_DIRECTIONS FOR THIS TASK_
Determine the number of lines in the listing that contain "users". Write only that number.

# # #

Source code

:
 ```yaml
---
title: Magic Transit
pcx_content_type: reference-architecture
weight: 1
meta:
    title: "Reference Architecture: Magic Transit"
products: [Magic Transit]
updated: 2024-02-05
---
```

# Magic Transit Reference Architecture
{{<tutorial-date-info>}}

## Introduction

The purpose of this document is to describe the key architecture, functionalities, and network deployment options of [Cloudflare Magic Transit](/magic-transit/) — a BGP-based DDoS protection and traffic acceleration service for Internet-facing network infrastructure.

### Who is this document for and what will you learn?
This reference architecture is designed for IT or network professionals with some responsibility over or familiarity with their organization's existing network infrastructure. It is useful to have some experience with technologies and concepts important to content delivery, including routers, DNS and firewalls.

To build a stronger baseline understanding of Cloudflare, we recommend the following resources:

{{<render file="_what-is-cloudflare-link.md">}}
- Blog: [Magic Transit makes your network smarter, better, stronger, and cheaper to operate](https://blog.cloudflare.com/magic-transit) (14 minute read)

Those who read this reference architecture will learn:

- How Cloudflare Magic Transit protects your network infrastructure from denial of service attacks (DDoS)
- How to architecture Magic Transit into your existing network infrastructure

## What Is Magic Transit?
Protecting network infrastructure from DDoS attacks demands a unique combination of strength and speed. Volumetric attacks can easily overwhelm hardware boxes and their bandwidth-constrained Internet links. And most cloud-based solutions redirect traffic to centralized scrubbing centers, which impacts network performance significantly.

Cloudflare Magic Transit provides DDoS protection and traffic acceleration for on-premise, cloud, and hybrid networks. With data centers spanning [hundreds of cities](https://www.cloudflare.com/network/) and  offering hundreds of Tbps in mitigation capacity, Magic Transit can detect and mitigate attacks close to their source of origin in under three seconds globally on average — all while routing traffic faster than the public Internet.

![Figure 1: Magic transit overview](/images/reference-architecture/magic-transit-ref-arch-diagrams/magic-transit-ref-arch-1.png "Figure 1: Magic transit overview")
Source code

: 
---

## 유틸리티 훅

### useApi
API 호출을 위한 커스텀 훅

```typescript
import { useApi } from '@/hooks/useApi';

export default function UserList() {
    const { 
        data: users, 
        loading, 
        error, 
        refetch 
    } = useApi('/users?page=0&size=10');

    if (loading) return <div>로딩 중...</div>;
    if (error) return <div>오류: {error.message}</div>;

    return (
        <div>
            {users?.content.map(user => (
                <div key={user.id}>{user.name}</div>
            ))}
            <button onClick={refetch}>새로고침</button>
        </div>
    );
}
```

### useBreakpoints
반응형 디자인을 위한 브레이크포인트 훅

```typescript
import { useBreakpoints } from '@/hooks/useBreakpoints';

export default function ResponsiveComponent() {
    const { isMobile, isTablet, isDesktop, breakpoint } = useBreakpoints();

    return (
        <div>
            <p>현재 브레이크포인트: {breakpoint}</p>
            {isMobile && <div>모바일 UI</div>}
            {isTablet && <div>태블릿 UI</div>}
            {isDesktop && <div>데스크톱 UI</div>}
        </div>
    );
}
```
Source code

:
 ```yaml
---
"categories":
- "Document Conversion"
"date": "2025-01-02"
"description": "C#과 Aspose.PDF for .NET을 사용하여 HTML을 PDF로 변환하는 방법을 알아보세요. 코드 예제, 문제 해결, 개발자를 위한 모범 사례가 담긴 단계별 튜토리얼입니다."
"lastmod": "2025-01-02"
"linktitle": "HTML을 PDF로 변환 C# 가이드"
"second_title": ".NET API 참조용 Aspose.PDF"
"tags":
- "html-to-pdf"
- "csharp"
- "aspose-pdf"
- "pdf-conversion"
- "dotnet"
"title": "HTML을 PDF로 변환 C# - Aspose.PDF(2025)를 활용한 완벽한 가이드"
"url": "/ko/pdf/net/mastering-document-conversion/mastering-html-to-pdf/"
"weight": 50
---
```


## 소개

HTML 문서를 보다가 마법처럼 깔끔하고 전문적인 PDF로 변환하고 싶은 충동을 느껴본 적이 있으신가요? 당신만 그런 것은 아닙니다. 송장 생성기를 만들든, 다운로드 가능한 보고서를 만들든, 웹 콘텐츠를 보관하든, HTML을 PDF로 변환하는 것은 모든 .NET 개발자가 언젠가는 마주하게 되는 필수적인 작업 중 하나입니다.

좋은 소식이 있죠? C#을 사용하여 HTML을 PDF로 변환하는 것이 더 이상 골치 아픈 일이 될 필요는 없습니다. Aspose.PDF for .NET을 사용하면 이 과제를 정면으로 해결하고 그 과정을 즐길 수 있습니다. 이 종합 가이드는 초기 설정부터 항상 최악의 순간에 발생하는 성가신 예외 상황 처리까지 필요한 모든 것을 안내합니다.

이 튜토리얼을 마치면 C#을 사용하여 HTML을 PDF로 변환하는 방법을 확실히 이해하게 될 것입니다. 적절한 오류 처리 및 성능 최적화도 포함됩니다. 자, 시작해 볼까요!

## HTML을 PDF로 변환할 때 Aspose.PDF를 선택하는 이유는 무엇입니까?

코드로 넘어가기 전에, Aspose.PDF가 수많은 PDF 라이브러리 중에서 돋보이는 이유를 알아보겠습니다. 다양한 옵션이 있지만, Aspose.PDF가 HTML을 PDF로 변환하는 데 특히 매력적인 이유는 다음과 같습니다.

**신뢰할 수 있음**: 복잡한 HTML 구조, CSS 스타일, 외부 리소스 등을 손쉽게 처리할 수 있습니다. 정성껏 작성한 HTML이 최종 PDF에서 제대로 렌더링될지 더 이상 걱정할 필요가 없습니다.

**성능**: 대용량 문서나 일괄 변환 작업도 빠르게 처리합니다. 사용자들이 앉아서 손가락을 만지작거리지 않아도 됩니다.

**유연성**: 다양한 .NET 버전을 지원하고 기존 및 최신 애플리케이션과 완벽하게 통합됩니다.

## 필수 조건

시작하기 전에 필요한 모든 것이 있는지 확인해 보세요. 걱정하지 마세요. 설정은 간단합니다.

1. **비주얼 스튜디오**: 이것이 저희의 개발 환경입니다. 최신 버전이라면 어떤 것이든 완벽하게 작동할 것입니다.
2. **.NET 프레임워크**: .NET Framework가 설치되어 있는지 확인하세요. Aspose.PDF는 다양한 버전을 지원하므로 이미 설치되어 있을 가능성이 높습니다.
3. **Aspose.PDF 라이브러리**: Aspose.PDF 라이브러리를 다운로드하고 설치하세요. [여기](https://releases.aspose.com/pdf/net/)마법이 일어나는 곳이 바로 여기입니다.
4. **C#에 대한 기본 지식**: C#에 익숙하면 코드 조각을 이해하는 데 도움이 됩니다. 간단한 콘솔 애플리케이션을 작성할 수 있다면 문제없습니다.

# # #

_RESULT OF THIS EXERCISE_
3